**Extrait choisi:**
Super article Sylvain!
Pour le mythe 1 pendant une hausse, l’investisseur « buy & hold » ne vendra pas lui. Seul le spéculateur le fera. Donc le spéculateur amplifiera la chute, pas l’investisseur long terme.
Pour le mythe 2 pendant une hausse, le reproche généralement fait est que le cours est précipité à la baisse alors qu’il n’y a plus de corrélation directe avec les fondamentaux de l’entreprise. Une entreprise qui fait des bénéfices, dont le cours est attaqué à la baisse et qui délocalise, ça dérange.
Mais pour rejoindre les commentaires au-dessus: pas de spéculation, pas de marché secondaire pour la « revente d’occasion »… et donc pas de marché primaire pour « l’achat du neuf » ou la levée de capitaux pour financer les développements.
Ben
Bonjour Ben,
tu trouves mon articles super mais tu le contredit presque entièrement 🙂
Pour le 1: seul le spéculateur vend pendant les baisses ? Certainement pas : la plupart des buy and hold craquent et vendent ! Sinon un cours ne pourrait pas s’effondrer aussi radicalement.
De plus les buy and hold et les spéculateurs ne constituent pas 100% des acteurs, il yen a bien 50% qui sont entre les deux en termes de stratégie.
Pour le 2 : pendant une hausse, les spéculateurs rentables achètent. Ils ne vendent que si cette hausse devient une bulle, donc déconnectée des fondamentaux : c’est ce qu’on appelle le retour à a moyenne. Le problème c’est que les corrections vont au delà de ce qui est nécessaire, a cause de l’effet d’inertie des suiveurs à la traîne.
J’ajouterais que si une entreprise craint le comportement des marchés, elle n’est pas obligée de s’introduire en bourse, et peut se financer dans le privé.

**Questions à traiter:**
[A] Indiquez si chacune de ces affirmations concorde avec l'échange sur la spéculation boursière, en répondant par oui ou non et en citant les mots du texte qui tranchent. (i) La réponse adressée à Ben affirme que la plupart des investisseurs « buy and hold » vendent pendant les baisses. (ii) Ben estime que, sans spéculation, il n'y aurait pas de marché secondaire. (iii) La réponse adressée à Ben soutient qu'une entreprise qui craint les marchés doit malgré tout s'introduire en bourse.
[B] D'après l'échange sur la spéculation boursière, pourquoi la réponse adressée à Ben refuse-t-elle l'idée que seul le spéculateur vend pendant les baisses ? Répondez en une à trois phrases.
[C] Poursuivez l'échange sur la spéculation boursière en quelques phrases, à partir de sa dernière phrase.

**Données à examiner:**
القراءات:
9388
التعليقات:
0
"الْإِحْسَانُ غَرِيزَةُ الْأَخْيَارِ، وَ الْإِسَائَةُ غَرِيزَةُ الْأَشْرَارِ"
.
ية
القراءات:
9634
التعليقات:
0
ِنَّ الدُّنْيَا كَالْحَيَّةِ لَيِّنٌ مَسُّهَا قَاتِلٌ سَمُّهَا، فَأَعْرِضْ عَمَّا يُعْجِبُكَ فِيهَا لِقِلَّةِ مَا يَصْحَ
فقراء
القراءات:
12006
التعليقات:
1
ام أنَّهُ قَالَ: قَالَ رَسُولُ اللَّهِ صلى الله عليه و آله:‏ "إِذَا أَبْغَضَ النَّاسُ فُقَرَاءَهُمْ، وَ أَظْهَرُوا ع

**Réponses par tâche:**
[A]
(i) Oui : « la plupart des buy and hold craquent et vendent ! »
(ii) Oui : « pas de spéculation, pas de marché secondaire pour la « revente d’occasion » »
(iii) Non : « elle n’est pas obligée de s’introduire en bourse, et peut se financer dans le privé. »

[B] La plupart des investisseurs « buy and hold » craquent eux aussi et vendent. Sinon, un cours ne pourrait pas s'effondrer aussi radicalement. De plus, ces deux groupes ne représentent pas tous les acteurs, puisque près de la moitié suit une stratégie intermédiaire.

[C]
Bonjour, Tu veux parler des FCPI (fonds commun de placement à l’innovation) dans ton dernier propos?
C’est noté 🙂 Ma rédactrice financière va s’en charger (ce sera sa première publication !)
Salut Sylvain,
Ah désolé si tu as eu l’impression que je contredisais presque entièrement l’article. Ce n’était pas mon intention.
Je trouve que ton article abordait plutôt bien un sujet assez polémique en général.
Les « buy & hold » qui craquent quand les cours baissent sont vraiment pas des « buy & hold » alors… 🙂
Ben
En fait, le fait de spéculer en bourse est un métier comme un autre, mais ici, le risque est un peu plus élevé par rapport à diriger une entreprise par exemple. Pour spéculer, il faut quelqu’un qui s’y connaît.
Tout à fait d’accord !
Si on extrapole un peu, on peut dire qu’un spéculateur ne fait rien de plus qu’un commerçant, l’activité se résume à acheter des produits en vue de les revendre à un prix supérieur. Le premier apporte à la société un service en qualité de distributeur, quand l’autre apporte de la liquidité et du financement pour accompagner le développement des entreprises.
Schématiquement, la spéculation, c’est l’huile qui permet de faire tourner les engrenages du système. Sans spéculateur, c’est une partie du système de financement qui serait grippée.
Oui, c’est marrant car vendredi soir j’étais au restaurant avec un gars qui me faisait la leçon moralement sur la bourse.
Quand je lui ai demandé ce qu’il faisait dans la vie, il m’a dit qu’il était négociant en vin. Cela m’a fait beaucoup rire car il ne comprenait même pas qu’il était lui aussi un spéculateur !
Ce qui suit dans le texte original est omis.